「矯正」と考えたとき、1番の目的は見た目をきれいにするために行うものと考えてしまうかもしれません。実は歯並びが悪いことで一番の問題は、全身の『不健康』を招くかもしれないということにあるのです。
整った歯並びと健康はつながっています!
歯並びが悪いと、正常時に鼻でおこなう正しい呼吸ができません。これは「しっかり噛めていない」「飲み込めていない」などの不具合の結果、起こります。また、鼻呼吸ができないために、歯並びが悪くなるという悪循環も生み出します。
このような不具合が、お子さんの成長や健康を阻害する要因になってしまう可能性があり、しかも、この問題は成長期でなければほぼ改善することはできません。
歯並びの悪さは「遺伝」ではありません
歯並びが悪くなるのは「遺伝」の要素があるのでは?と心配される方がいますが、あまり大きな影響はありません。若干の遺伝要素と、生活習慣が同じでるために、親と子は骨格や歯並びが似ているのです。

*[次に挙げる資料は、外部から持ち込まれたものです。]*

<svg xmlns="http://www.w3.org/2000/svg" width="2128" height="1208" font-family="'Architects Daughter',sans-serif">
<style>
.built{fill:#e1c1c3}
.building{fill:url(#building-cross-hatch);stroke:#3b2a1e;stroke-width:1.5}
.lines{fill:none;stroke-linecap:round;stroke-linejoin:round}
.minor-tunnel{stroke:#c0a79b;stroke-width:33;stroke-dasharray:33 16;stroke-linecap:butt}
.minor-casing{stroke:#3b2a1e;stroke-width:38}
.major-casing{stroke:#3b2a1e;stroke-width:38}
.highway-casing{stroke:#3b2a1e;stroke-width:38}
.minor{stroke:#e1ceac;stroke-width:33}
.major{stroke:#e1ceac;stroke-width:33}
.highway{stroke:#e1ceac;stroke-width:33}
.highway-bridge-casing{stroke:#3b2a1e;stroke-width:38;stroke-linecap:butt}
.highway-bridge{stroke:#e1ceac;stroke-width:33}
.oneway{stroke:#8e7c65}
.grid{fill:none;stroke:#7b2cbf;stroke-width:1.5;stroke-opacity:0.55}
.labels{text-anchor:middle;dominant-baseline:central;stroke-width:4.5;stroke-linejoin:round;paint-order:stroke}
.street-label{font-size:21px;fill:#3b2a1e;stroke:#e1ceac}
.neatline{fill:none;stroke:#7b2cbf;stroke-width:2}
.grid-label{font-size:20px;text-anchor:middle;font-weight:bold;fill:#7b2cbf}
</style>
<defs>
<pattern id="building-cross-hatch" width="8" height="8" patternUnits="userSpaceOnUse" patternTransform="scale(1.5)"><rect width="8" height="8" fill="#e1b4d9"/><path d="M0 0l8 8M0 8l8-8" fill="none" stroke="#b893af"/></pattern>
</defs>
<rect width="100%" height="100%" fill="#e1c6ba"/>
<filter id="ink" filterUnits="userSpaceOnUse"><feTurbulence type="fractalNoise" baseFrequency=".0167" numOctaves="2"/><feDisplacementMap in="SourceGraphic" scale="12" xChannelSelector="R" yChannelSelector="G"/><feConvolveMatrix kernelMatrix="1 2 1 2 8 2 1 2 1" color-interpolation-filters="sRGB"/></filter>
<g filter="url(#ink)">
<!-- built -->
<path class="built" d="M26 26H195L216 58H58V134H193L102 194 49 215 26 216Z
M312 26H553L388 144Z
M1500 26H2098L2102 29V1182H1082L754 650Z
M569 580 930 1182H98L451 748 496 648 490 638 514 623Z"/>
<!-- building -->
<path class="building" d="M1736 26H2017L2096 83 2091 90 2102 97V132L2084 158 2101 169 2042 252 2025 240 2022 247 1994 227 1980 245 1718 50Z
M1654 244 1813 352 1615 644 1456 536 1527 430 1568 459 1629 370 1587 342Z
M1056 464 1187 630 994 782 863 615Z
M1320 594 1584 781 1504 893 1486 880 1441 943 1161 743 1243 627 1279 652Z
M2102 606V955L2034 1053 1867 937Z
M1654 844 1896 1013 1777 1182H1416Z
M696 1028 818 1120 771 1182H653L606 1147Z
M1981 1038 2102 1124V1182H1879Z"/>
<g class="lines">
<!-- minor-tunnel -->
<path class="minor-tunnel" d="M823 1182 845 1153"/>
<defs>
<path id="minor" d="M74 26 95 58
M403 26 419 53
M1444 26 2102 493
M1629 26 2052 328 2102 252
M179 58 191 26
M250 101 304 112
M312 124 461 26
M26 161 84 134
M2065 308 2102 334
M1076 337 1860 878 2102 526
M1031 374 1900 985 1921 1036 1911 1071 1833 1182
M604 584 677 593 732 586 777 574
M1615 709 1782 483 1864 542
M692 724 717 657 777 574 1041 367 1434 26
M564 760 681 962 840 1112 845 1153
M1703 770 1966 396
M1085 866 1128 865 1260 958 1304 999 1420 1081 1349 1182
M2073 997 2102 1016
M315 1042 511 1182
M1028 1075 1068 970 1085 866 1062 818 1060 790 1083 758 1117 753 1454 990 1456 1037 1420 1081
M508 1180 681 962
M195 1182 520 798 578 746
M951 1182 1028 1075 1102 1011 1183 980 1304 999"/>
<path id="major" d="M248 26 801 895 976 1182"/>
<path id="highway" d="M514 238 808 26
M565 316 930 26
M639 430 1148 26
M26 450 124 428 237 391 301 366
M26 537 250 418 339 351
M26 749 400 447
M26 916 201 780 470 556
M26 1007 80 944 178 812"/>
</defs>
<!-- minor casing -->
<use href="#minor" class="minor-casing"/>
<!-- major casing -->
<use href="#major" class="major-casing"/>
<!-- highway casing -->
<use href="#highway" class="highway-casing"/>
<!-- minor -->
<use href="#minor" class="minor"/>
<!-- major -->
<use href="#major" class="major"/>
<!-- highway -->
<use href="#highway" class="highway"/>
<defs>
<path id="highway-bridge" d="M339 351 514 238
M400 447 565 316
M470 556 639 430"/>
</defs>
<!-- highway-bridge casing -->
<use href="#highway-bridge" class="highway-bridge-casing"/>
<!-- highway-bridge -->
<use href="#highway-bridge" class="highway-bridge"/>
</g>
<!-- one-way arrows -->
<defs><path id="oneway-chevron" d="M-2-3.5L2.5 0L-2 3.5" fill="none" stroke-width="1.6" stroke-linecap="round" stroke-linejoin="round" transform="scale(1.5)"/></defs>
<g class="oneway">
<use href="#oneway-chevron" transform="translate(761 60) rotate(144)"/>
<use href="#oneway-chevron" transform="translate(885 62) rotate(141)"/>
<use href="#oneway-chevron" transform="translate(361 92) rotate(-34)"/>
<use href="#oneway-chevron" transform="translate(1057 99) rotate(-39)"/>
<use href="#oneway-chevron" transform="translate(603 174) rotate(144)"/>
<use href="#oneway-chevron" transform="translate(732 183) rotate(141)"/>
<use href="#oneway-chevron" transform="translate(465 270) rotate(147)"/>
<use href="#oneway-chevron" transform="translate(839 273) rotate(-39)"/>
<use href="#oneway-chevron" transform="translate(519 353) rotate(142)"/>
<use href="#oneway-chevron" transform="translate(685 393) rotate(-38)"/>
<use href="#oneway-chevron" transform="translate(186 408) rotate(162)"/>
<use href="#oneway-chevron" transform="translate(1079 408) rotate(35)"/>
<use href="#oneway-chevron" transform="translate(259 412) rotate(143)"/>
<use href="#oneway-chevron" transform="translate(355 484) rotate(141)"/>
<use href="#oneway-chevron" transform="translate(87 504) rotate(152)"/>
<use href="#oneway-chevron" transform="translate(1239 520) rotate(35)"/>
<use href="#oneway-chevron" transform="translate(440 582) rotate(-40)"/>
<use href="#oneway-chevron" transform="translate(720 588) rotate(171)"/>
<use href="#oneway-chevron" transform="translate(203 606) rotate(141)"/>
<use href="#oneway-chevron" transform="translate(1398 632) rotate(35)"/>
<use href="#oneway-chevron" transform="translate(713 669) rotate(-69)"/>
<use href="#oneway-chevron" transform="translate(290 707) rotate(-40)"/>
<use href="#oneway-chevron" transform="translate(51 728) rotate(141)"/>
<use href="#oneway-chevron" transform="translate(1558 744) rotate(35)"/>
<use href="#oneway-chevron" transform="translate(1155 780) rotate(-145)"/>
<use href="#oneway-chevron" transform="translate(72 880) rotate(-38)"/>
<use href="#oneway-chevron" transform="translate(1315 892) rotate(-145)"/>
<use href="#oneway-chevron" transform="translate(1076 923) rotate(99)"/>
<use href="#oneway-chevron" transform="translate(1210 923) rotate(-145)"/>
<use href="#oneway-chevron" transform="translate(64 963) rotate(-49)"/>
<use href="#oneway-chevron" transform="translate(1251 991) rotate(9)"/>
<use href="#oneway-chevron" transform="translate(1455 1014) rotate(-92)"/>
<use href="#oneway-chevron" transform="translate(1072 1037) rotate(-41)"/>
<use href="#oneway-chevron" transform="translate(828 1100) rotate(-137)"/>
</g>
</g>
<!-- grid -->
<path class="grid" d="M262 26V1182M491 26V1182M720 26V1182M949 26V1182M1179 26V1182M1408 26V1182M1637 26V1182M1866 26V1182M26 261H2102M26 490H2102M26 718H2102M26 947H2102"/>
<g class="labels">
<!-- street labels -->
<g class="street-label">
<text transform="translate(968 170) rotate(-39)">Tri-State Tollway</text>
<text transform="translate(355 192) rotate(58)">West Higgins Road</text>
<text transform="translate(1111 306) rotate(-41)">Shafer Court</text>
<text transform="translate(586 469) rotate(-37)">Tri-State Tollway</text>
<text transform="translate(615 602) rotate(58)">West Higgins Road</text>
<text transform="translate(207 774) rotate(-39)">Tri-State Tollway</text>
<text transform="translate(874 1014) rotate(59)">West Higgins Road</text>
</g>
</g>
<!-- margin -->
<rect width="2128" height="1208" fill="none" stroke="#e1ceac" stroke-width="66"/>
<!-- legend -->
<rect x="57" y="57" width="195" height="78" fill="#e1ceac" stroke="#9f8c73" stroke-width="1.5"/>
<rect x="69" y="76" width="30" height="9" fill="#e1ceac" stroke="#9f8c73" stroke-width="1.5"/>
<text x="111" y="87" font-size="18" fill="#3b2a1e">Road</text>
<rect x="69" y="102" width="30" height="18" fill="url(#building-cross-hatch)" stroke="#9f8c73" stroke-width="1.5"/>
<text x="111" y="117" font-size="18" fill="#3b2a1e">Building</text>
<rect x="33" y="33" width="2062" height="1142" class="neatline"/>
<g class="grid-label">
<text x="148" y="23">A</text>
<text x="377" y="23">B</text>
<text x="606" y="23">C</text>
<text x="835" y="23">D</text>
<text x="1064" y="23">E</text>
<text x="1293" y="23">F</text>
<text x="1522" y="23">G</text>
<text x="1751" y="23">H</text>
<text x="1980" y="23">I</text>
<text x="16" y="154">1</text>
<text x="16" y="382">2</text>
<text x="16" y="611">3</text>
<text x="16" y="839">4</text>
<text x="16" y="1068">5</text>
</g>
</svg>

むしろ、土台となるアゴの骨が、歯が生え揃う大きさまで成長出来なかった結果不正歯列は起こります。そして成長不全は成長期である時期でしか、足りない骨の成長を促進・改善できません。
成長期のうちに歯並びに関心を持ってほしい!
学校の歯科検診で、「歯並び」を指摘されるお子さんも多いのではないでしょうか?一昔前は学校歯科検診では歯並びの項目はありませんでした。これは、「顎の成長を待つのではなく、成長過程から歯並びを誘導しながら矯正することも必要だ」という考えが主流となってきていることを表しています。
歯並びが悪いことによって起こること
小学生までのお子さんで歯並びが悪ければ、「正しく食べ物を噛む事が出来ない」「正しく飲み込む事が出来ない」「正しく呼吸ができない」といったような不具合が起こってしまいます。
身体に摂り込まれる栄養バランスが悪くなる
麺類など噛まなくても食べやすいものを好む傾向にあり、どうしても水やお茶が無いと飲み込めなくなります。(丸呑み)
また、しっかり歯が噛み合わないため、繊維質な野菜が咬み切れずに野菜嫌いになります。偏食になり栄養が偏ることで、全身の成長に影響するのです。
アレルギーや便秘の原因に
口は身体にとって最初の消化器官です。食物をしっかり噛み砕いて胃に送り込まなければ、消化不良を起こし、胃腸に大きな負担をかけることになってしまいます。ここからアレルギーや便秘などさまざまな体調不良の原因につながることもあります。
呼吸の乱れが起因する全身への影響
歯並びが悪いと、自然な鼻呼吸ができないことが多くなります。口呼吸になりがちで、鼻づまりや喘息、いびき、歯ぎしり、睡眠時無呼吸症候群などの症状の原因となっていることもあります。また、これらの影響で「おねしょ」も起こるとも考えられています。
歯並びの悪さは見た目だけの問題ではありません。
最近では「健口」とも言われるように、口は健康の入り口です。ですから、不正歯列は全身につながる問題につながってしまいます。不正歯列で起こる弊害は、歯並びを整えることで自然と治ることもあります。一見綺麗に並んでいる歯並びでも、噛み合わせが整っているとも限りません。気になる方はぜひ歯科医院にご相談くださいね。